There is something not quite right with the Protecting Your Superannuation (PYS) legislation. Although it is not my place to criticise government policy regarding well-intentioned reforms, it is a different matter where the law is not clear or leads to perverse outcomes.

The new measures for protecting superannuation members seem positive, simple and sensible as a first impression: removing exit fees, placing a 3 per cent fee cap on accounts under $6,000, ceasing insurance on inactive accounts and transferring inactive low-balance accounts to the ATO to be consolidated with active accounts. However, the legislation which enacts these measures has proven so far to be somewhat difficult for the superannuation industry to implement.

In my view, some of the difficulties concern the breadth of legislative drafting and the use of uncertain terminology. The regulators have provided some guidance, but it does not solve the problems.

Some of the difficulties arise from various conceptual notions inherent in the Superannuation Industry (Supervision) Act 1993:

  • there are different types of members;
  • there are references to different types of products, each of which is ‘a class of beneficial interest’;
  • there are references to members having an account; and
  • there are references to investment options.

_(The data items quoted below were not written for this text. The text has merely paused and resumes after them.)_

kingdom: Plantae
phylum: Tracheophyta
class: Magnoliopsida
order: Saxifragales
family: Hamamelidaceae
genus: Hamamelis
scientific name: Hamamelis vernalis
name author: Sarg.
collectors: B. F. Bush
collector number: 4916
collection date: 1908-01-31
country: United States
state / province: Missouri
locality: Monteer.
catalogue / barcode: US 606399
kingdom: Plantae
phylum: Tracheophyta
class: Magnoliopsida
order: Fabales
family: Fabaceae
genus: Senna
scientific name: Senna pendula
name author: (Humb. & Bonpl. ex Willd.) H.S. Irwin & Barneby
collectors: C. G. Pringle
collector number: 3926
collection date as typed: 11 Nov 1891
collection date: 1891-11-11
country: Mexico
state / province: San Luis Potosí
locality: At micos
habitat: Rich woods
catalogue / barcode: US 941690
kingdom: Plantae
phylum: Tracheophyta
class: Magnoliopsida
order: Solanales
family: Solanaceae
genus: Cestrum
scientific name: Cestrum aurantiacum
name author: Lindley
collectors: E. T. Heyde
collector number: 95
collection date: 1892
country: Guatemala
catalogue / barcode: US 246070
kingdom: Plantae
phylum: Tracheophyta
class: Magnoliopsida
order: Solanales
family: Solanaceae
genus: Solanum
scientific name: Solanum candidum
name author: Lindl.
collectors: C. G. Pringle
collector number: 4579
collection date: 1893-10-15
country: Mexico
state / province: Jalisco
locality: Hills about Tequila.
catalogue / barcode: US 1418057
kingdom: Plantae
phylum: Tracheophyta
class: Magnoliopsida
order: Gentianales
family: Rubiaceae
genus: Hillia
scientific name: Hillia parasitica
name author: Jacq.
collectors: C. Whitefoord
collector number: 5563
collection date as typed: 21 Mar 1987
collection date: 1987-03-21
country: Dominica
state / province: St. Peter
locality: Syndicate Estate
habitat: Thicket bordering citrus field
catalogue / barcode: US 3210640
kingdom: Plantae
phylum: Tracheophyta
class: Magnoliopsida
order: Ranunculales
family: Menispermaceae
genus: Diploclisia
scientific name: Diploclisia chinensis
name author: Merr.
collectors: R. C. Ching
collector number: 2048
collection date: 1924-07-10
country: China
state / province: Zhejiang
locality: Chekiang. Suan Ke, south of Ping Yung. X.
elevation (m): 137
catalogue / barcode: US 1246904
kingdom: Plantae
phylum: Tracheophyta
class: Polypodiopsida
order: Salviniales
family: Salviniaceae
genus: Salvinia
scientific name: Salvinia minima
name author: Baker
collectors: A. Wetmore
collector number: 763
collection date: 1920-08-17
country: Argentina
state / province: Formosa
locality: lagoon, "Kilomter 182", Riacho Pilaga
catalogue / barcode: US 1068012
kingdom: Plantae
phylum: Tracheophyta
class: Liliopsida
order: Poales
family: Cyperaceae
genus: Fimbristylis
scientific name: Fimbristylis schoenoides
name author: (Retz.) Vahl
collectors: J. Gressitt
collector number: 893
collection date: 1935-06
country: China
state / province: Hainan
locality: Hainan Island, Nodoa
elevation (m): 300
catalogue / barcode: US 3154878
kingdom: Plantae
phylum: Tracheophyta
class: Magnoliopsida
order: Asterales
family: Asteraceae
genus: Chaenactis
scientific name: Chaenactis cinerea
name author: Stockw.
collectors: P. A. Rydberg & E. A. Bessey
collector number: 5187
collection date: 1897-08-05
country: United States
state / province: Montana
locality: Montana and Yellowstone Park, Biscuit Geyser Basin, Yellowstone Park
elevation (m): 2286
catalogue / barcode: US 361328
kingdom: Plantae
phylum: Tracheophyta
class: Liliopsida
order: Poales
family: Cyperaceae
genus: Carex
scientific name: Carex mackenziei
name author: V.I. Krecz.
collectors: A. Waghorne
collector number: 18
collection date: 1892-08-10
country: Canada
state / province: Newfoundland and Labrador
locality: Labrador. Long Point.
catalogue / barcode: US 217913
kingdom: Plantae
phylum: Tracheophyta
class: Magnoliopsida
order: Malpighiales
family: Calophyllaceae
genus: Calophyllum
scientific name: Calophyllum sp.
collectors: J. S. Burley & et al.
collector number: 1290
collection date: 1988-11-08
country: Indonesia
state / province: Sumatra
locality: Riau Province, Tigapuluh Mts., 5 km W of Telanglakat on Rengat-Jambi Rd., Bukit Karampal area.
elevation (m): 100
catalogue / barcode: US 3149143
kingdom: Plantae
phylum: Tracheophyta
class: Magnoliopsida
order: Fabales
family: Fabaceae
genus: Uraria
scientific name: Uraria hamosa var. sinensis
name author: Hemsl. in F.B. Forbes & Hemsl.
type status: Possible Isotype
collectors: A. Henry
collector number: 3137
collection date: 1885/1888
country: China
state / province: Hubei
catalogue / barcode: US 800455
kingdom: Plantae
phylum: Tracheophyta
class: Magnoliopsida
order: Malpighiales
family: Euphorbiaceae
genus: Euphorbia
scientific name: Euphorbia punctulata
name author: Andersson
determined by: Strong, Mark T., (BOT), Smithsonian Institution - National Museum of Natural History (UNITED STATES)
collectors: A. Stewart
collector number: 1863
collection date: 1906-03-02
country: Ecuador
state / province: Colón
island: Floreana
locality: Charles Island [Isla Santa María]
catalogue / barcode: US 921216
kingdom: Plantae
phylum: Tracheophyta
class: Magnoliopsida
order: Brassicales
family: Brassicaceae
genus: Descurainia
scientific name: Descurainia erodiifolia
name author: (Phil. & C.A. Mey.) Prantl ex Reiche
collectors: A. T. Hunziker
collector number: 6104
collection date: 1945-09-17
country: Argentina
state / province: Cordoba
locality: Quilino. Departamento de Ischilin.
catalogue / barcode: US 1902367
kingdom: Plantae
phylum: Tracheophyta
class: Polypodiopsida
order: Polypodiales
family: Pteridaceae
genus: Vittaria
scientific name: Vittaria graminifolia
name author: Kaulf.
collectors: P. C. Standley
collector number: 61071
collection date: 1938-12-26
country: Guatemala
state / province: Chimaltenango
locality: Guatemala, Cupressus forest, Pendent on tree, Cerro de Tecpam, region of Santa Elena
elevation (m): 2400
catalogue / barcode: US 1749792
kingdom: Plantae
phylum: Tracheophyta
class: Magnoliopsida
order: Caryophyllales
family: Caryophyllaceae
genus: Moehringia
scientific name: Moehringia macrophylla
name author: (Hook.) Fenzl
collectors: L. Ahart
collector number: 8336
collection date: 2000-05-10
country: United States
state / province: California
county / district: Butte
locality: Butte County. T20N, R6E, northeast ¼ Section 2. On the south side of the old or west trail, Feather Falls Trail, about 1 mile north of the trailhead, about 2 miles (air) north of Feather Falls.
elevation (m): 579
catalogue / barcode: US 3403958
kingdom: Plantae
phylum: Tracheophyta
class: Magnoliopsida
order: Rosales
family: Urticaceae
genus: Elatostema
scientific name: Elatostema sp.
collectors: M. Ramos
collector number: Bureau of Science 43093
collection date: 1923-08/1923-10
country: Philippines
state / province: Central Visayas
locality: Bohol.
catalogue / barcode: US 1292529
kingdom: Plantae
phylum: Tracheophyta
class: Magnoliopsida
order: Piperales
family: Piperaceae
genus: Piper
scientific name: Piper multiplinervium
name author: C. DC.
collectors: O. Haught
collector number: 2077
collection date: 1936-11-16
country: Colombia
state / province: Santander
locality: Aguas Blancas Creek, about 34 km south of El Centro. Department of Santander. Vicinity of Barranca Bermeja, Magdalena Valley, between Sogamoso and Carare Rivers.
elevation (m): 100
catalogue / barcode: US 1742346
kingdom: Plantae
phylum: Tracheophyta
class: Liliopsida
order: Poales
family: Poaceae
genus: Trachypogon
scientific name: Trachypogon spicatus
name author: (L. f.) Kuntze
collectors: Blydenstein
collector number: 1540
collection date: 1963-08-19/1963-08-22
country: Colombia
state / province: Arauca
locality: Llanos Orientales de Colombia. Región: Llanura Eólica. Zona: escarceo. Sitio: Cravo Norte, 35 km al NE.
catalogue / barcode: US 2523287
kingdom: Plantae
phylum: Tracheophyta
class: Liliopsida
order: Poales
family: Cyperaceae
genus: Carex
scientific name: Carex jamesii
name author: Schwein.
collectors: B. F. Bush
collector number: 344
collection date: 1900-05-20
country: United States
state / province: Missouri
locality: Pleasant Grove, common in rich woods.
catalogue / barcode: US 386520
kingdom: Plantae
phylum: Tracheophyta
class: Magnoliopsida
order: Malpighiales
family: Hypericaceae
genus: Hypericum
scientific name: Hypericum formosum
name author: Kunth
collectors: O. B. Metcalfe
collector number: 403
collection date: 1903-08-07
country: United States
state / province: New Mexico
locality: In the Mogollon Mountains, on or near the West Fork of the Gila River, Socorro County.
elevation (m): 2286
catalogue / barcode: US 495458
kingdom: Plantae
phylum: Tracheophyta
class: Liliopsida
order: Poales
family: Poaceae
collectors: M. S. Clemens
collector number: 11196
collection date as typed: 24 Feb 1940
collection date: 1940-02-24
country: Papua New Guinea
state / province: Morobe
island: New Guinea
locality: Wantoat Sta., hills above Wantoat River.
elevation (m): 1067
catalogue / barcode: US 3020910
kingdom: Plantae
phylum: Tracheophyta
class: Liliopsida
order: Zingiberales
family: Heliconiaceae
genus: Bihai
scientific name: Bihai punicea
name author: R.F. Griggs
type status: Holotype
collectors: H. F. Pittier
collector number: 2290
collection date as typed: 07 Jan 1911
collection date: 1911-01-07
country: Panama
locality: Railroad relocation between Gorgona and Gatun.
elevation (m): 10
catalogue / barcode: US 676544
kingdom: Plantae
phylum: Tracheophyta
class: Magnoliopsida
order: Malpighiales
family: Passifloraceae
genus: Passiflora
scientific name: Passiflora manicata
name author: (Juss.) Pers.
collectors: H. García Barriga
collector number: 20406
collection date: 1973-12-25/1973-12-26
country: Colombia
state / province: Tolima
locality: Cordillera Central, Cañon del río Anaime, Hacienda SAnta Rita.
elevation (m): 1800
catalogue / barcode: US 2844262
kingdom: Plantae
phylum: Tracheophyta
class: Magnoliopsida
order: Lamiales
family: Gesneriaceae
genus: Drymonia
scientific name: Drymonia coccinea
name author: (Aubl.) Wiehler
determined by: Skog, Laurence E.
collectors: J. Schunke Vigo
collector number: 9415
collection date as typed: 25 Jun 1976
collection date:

After the MySuper provisions were introduced in 2012, the references to ‘MySuper product’ were essentially interpreted to mean the default investment option. It seems that this arose having regard to the fundamental reason for a fund to have a MySuper product, being for members who do not make an investment choice (see section 29WA).

Trustees therefore applied to be authorised by APRA to offer MySuper ‘products’. In many funds, the default investment strategy/option was re-badged as the single diversified investment strategy adopted for MySuper purposes.

Against this background, it’s interesting to consider the fee cap section in the PYS amendments as a particular example of the difficulties. The relevant section provides that the fee cap applies if the trustee ‘offer[s] a choice product or MySuper product … and on the last day of a year of income of the fund a member of the fund has an account balance with the fund that relates to the product that is less than $6,000’.

A problem arises for a choice member who has one account with a small part of their account balance invested in the MySuper option. In its recent FAQ 1.2, APRA says that such a member holds two products. I do not think this should be the position.

The terms ‘choice product’ and ‘MySuper product’ are defined by reference to the notion of a ‘class of beneficial interest’. That is, a ‘product’ is a ‘class of beneficial interest’, so it makes some sense that APRA gives authority to trustees to offer a ‘class of beneficial interest’ as a ‘MySuper product’. But ‘class of beneficial interest’ is not defined in any way. ‘MySuper product’ is defined as follows: ‘A class of beneficial interest in a regulated superannuation fund is a MySuper product if an RSE licensee is authorised under section 29T to offer that class of beneficial interest in the fund as a MySuper product’; and a ‘choice product’ is essentially defined as anything other than a defined benefit interest or a MySuper product.

Despite the lack of clarity in the key terms, implementation of the PYS reforms requires the wording of the legislation regarding products and accounts to be correlated somehow with the actual design of a fund’s MySuper arrangements.

My proposed solution is that each member should be assessed as to the type of member they are: MySuper member or choice member (disengaged or engaged making investment choices). Put another way, I do not think that one account for one member should necessarily be conceptualised as incorporating multiple products just because one of the investment options the account is invested in is labelled ‘MySuper’.

If it is the case that the MySuper balanced investment strategy cannot be selected by choice members as a mere investment option for part of their account balance (because it should be considered as a separate product), then that should have been made clear in the legislation and regulatory guidance before now.

Ideally, there should be a re-thinking of the legislation – but it may be too late for that and trustees must press on with implementation in the best way they can.

After this article was written, APRA announced that the Government has indicated it will pursue amendments to the SIS Act ‘to ensure the Government’s policy intent, which underpinned the PYSP legislative reforms, is achieved in two areas that have been raised by industry’ including to provide that ‘the legislative requirements allow for the aggregation of a members’ interests in one or more products held within a superannuation account’. This amendment may address some of the issues raised in this article.